А в это время Микеланджело, так напрасно ожидаемый, шел от южных ворот обратно в город — в сопровождении двух человек. Молодой римлянин, осматривавший вместе с верховным командующим скьопетти Асдрубале Тоцци укрепления, заметив бродящего вдоль стен Микеланджело, указал на него командующему гарнизоном, и оба очень смеялись. Потом Тоцци подошел к нему и строго потребовал следовать за ними. По дороге римлянин спросил, известно ли Микеланджело, что Пьер Медичи — в городе, на что Микеланджело ответил, что уже говорил с Пьером Медичи в храме Сан-Доменико. Оливеротто да Фермо опять засмеялся:
— Кажется, мессер Буонарроти, вы сделали храм Сан-Доменико местом самых важных своих свиданий!
— Я вижу, — с удовлетворением заметил Асдрубале Тоцци, — ты не едешь с ним. Значит, бывший твой правитель не взял тебя в свою свиту…
Тут Микеланджело рукой, привыкшей к резцу и молотку, провел себе по лбу и груди и почувствовал, как в нем растет сила. Беглец уже изведал всю долю беглеца: не только слезы и тоску, но и злобу и непокорство. Он почел бы себя опозоренным, если б его вдруг отпустили. Еще за минуту перед тем он блуждал под стенами, обставшими его со всех сторон, непроницаемо замкнув его судьбу и надвигающуюся гибель. Всюду кругом — сплошная стена, и блуждал он здесь, стремясь скрыться не из города, а от своего несчастья. Он думал о своих сновидениях и о своей работе. В конце того и другого было одно: плаха. Дважды он слышал нынче это слово. Первый раз его произнесла прекрасная женщина — самая прекрасная из всех, каких он встречал, — и произнесла, говоря о любви. В конце этого сновиденья речь шла о смерти. А второй раз произнес это слово Пьер Медичи, его правитель, — произнес, говоря о его возвращении и работе. В замирающих отголосках этого сновиденья речь тоже шла о смерти.
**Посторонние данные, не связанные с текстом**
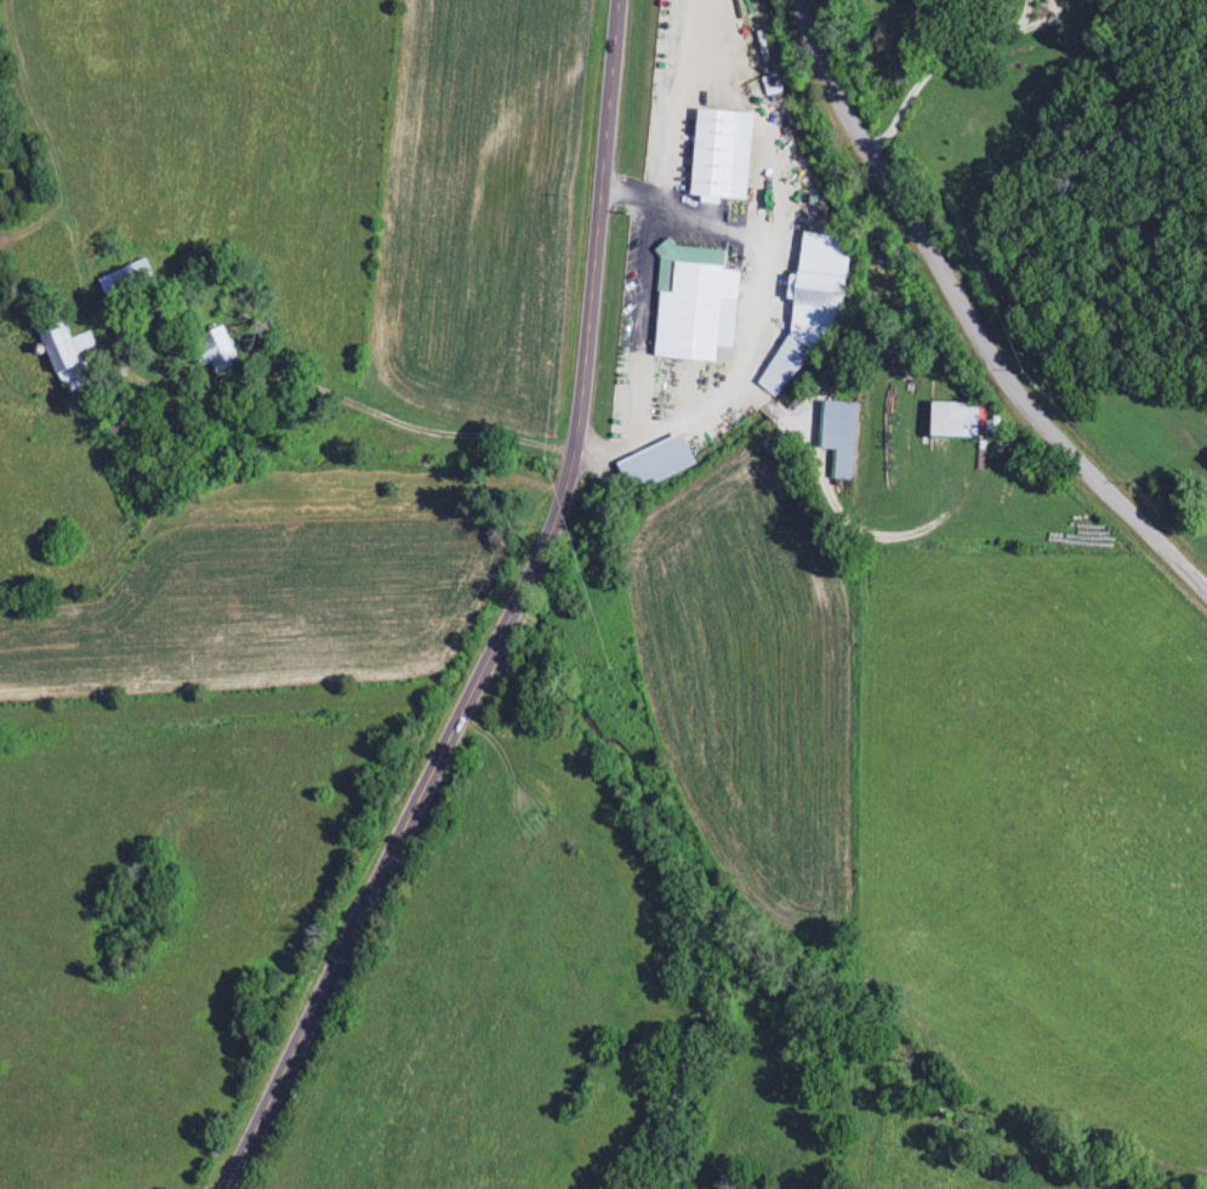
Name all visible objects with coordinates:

Куда скрыться? И он бродил вдоль стен не затем, чтоб тайно бежать из города, в который тайно явился, а затем, что здесь уединенно, и далеко позади остался торговый шум улиц, гомон рынка и площадей. Затем блуждает он по лугу, вытоптанному марширующими отрядами скьопетти, затем ходит здесь без цели, что хочет быть один, путь его не имеет направления, не ведет ни к какому выходу. Шаги его бесцельны. И вдруг у высоких черных кованых ворот стоят эти двое, вооруженные военачальники, и следят за его шагами со смехом. Теперь он идет между ними — в торговом шуме улиц, гомоне рынков и площадей. Уже не слабость и бессилие, уже не растерянность, а непокорство. Сила. Ему кажется, что он не мог изобрести ничего лучшего, как конвой этих двух, шаги его уже имеют цель, а путь — направление. Коль ты вступил на этот путь, нет нужды думать о будущем.
И неодолимая, но мучительно нетерпеливая сила… Такая же, что когда-то заставила его на глазах у Лоренцо выбить зубы улыбающемуся "Фавну". Такая же, как в тот солнечный день, когда он остановился перед рисунком Торриджано да Торриджани. Или когда он блуждал по ночным садам, изнеможенный до ломоты в костях, и волоча при этом свою решимость, как глыбу. Или когда он изваял статую язычника Геркулеса и поставил ее у входа в дом, куда должны были входить дядя Франческо и братья, толкуя о боге, одержимости и бирючах. Или когда он стряхнул с конского повода руку Савонаролы. Или когда, отвергнув предложение Венеции, решил пробиться хоть сквозь французские войска, но во что бы то ни стало снова попасть во Флоренцию. Или как в ту первую ночь в Болонье, когда он ходил взад и вперед по тюремной камере, в то время как его случайные друзья спали, а он был готов перервать глотку любому, кто войдет. Драться, яростно, исступленно драться, превратиться в один смертоносный удар… Угасшее лицо его было серое, черты напряженные, твердые, словно резанные из камня… Так подошли они к дому Асдрубале Тоцци.